Does this make any sense within the framework of how the brain works?
My brain function is capable of memorizing/learning, remembering,
thinking and doing. Since
I am a one-thing-at-a-time person, if I am remembering, I am not thinking
or doing. If I am trying to remember infrequently used facts or concepts,
then more energy is sucked away from thinking and doing. If I am learning
things I will infrequenly use, then I suffer from the effects of the
forgetting curve and suck more energy away from thinking and doing.
Consequently effective and efficient
thinking skills are casulties of our emphasis on memorizing and
remembering soon-to-be-forgotten facts and concepts.
Because we de-emphasize thinking
and computer assisted remembering in K-12 and the university,
our problem-solving skills are mostly untrained and remain in a primitive state.
The Internet, Google and inexpensive
desktop (laptop) computers bring information, tools and resources to our
desktops. The combination extends my memory and improve the quality of
retrieving what I am looking for. In other words, Google + Internet
extend my store of readily accessible facts and concepts.
I am a better and more efficient
problem solver when I use my "Internet memory" than when I avoid
Internet resources. With rapid access to Internet resources, my
problem-solving skills are competitive with all but a few.

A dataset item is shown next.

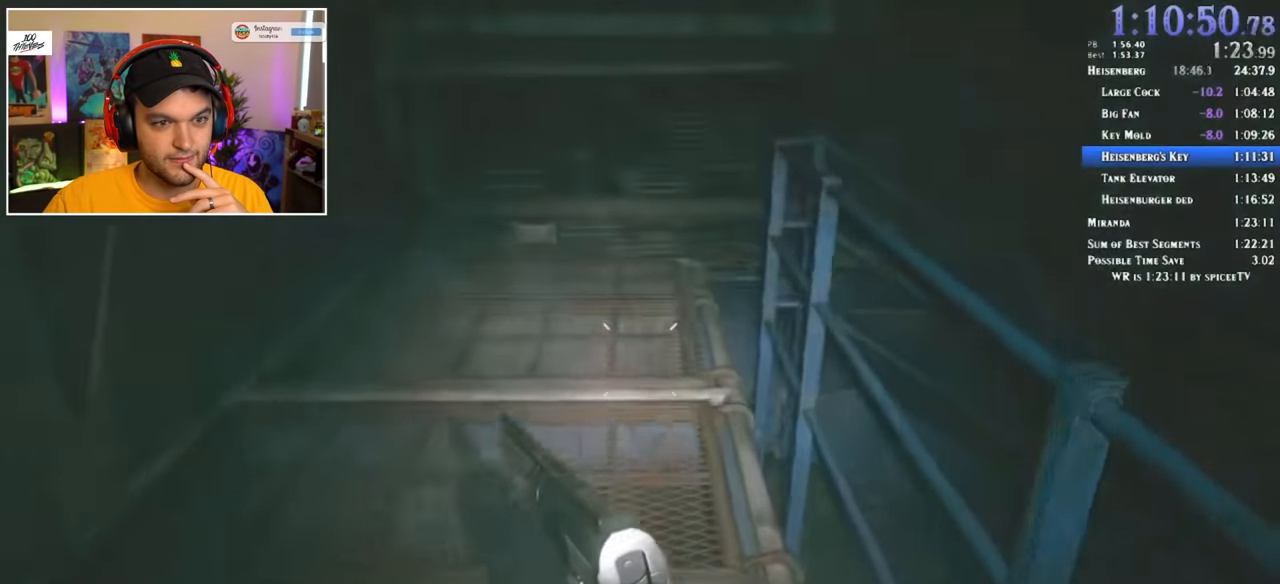
{"keys": ["shift", "w"], "mouse": [], "events": [[100, "3", "down"], [200, "3", "up"]]}
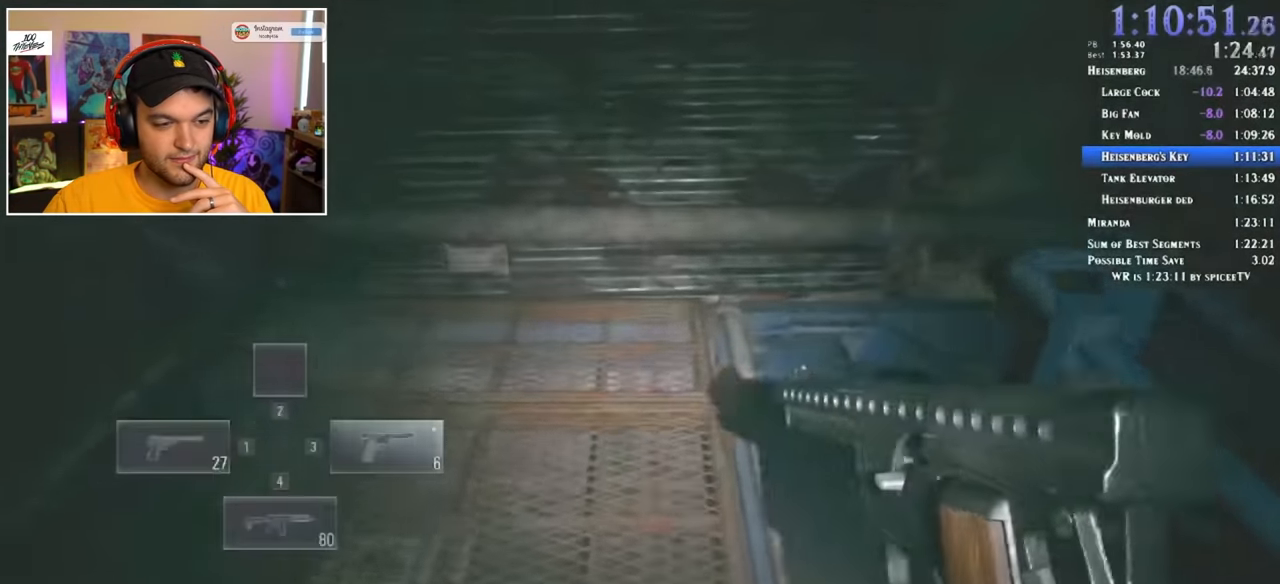
{"keys": ["shift", "w"], "mouse": [], "events": []}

With this page, I am accumulating resources and links to other sites
that address the neurobiology of forgetting. Basing our educational
paradigm on what is known about forgetting, I can evolve a 21st century
educational paradigm that amplifies available energy for thinking
by not devoting energy on memorizing rarely used facts and concepts
and instead, depending on rapid retrieval of Internet
accessible resources.
I learn best when I have a core set of main ideas (concepts)
about the problem area
that I'm working in. These core or main ideas providing scaffolding from
which I can add details as I need them. In my experience, most textbooks
do not articulate the main ideas in the introductory chapter, but rather
present all the material in a way that challenges our memorizing skills
while leaving us cold about what is really going on. Problem-based learning
addresses this issue.
The advantage to developing an Internet-centric problem solving skills is
that learning occurs continuously and with main ideas, occurs effortlessly.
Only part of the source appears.